Will Jamie Dimon go down in history as the John Meriwether of this generation? Or perhaps the Nick Maounis of our time? Either metaphor can’t make the current CEO of JP Morgan feel very good about his legacy. And if I understand the trade properly, the end of the story is nowhere near being written.
Banks hedge risks. This is what they are supposed to do. And when they don’t, the results have been disastrous (see: the failure of the S&Ls when their long-dated mortgage books were suddenly funded with short term, de-regulated deposits in the sharply rising rate environment of the 1970s). The best way to hedge is always through the cash markets, e.g., I loan out money for a period of time and assume credit risk, interest rate risk, liquidity risk and timing risk, but match fund the loan and mitigate three of the four risks (with only credit risk remaining, the precise thing that banks should get paid to do). The problem is, with the scale of banks and the increasing range and complexity of both business and retail products, match funding is a thing of the past. This risk gap is generally managed using derivatives. There is nothing inherently wrong with this.
However, problems arise when hedging strategies become excessively complex in their attempt to be as close to costless as possible and overly precise. As a long-time risk manager, the goal should be to mitigate risk to an acceptable level but to place a premium on hedge liquidity, transparency and simplicity. While a hedge might effectively hedge “delta” but not “gamma,” the best way to address this is to simply take on less gamma, not try to construct a sickeningly complex and illiquid hedge that models out beautifully but is essentially a custom suit on a person whose weight fluctuates wildly. Sometimes the suit fits, sometimes it looks like crap. And in JP Morgan’s case, they are sporting one of the ugliest suits we’ve seen in quite some time.
It actually reminds me a lot of LTCM. Super smart team.
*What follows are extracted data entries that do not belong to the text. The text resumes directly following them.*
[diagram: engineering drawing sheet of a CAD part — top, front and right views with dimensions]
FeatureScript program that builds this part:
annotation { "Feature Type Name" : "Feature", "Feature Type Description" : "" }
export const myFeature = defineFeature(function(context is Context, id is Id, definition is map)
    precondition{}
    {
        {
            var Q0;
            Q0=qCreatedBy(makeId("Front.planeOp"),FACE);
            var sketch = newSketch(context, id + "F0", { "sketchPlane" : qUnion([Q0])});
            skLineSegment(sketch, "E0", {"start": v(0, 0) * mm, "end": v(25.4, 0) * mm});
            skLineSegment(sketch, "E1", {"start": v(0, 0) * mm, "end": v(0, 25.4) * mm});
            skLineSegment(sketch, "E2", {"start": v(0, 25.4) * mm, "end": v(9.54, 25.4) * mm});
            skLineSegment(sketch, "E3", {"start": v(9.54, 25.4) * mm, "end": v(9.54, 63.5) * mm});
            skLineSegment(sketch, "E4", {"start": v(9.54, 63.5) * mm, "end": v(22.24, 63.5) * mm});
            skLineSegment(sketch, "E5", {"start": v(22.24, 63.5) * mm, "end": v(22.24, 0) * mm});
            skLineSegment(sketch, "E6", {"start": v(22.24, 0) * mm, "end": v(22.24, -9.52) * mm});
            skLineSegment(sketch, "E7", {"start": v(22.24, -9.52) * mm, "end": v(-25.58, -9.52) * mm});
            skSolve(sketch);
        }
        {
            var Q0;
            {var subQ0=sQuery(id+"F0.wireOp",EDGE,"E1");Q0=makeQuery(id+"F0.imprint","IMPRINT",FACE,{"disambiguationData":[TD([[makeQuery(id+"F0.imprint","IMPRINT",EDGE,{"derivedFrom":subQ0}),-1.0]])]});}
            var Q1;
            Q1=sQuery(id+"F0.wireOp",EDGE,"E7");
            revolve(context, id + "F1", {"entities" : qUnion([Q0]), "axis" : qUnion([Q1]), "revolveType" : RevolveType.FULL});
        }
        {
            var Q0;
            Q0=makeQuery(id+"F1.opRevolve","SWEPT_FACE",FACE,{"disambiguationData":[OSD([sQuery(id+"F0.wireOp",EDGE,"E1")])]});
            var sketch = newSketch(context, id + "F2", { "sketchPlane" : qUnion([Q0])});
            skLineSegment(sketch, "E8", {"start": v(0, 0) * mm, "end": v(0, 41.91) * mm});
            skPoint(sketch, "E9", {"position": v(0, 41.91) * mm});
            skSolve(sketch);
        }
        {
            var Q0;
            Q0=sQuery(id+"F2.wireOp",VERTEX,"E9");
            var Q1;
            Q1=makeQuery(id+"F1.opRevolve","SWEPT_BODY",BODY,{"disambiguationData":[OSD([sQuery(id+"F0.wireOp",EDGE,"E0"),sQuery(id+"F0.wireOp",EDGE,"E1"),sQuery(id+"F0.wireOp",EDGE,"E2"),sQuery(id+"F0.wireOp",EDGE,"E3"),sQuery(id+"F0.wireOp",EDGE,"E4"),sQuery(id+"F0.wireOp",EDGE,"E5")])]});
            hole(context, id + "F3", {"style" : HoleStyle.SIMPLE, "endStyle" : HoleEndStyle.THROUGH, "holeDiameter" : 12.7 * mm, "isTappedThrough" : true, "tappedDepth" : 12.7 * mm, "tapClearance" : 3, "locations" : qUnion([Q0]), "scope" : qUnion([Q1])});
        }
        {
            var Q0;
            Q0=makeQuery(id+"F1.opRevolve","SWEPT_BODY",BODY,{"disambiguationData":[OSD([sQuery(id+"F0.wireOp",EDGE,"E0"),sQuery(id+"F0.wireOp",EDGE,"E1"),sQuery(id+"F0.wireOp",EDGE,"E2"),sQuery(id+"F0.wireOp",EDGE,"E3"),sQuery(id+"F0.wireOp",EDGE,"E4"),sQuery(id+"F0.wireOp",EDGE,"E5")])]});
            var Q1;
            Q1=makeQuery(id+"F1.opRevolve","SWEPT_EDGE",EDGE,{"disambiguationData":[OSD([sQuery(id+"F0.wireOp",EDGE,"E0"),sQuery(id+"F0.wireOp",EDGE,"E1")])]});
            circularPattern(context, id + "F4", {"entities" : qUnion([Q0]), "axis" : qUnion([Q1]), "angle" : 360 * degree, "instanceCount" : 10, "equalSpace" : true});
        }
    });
Could likely have put a man on the moon all by themselves. However, the bridge between theory and practice broke down in such a way that the global financial system was clearly at risk. Over a trillion dollars of notional risk supported by less than $5 billion of capital. And the strategies broke down in spectacular fashion because of what? Lack of liquidity and rising correlations. Hmm, lack of liquidity and rising correlations…that sounds a lot like what JP Morgan is facing at this very minute. And there is one other dimension that hastened LTCM’s decline and why the JP Morgan story isn’t close to being done – market knowledge. Once the market knew that LTCM was in trouble, the leaned hard against their positions until they cracked. Now LTCM’s capital base is a tiny fraction of JP Morgan’s, but what if $2 billion turned into $5 billion? Or $10 billion? Every sophisticated market participant is causing JP Morgan maximum pain, and it is simply a question of high-stakes poker. But let me assure you, JP Morgan is not holding many cards right now.
The JP Morgan debacle also reminds me of Amaranth. While Nick Maounis didn’t run the firm-destroying natural gas trade (a trader named Brian Hunter did), he certainly must have known about it and if he didn’t, he should have known about it. There was a total breakdown of communication, risk management and accountability. Regardless of whether the Managing Partner made the trades, what does it say about their culture that a trader was allowed to put a bet-the-shop position on of that magnitude that blew through billions of dollars of LP capital? One could say the same thing about JP Morgan, Jamie Dimon and the CIO’s office. While the transactions in question may have been for hedging purposes, the risk rebalancing exercise rapidly grew to a scale that placed the firm’s capital position at risk. That this was allowed to continue in the face of rising market awareness (which serves to exacerbate the problem) is incomprehensible, at least to this former Wall Streeter.
I understand why Dimon continues to lobby against the strictest elements of the Volcker Rule, because banks should be allowed and, in fact, have to be allowed, to hedge their books. But when bank managements’ lose sight of the hedging mission and risk management and common sense discipline break down, they shouldn’t be allowed to lead. This is what the Volcker Rule should really be getting at.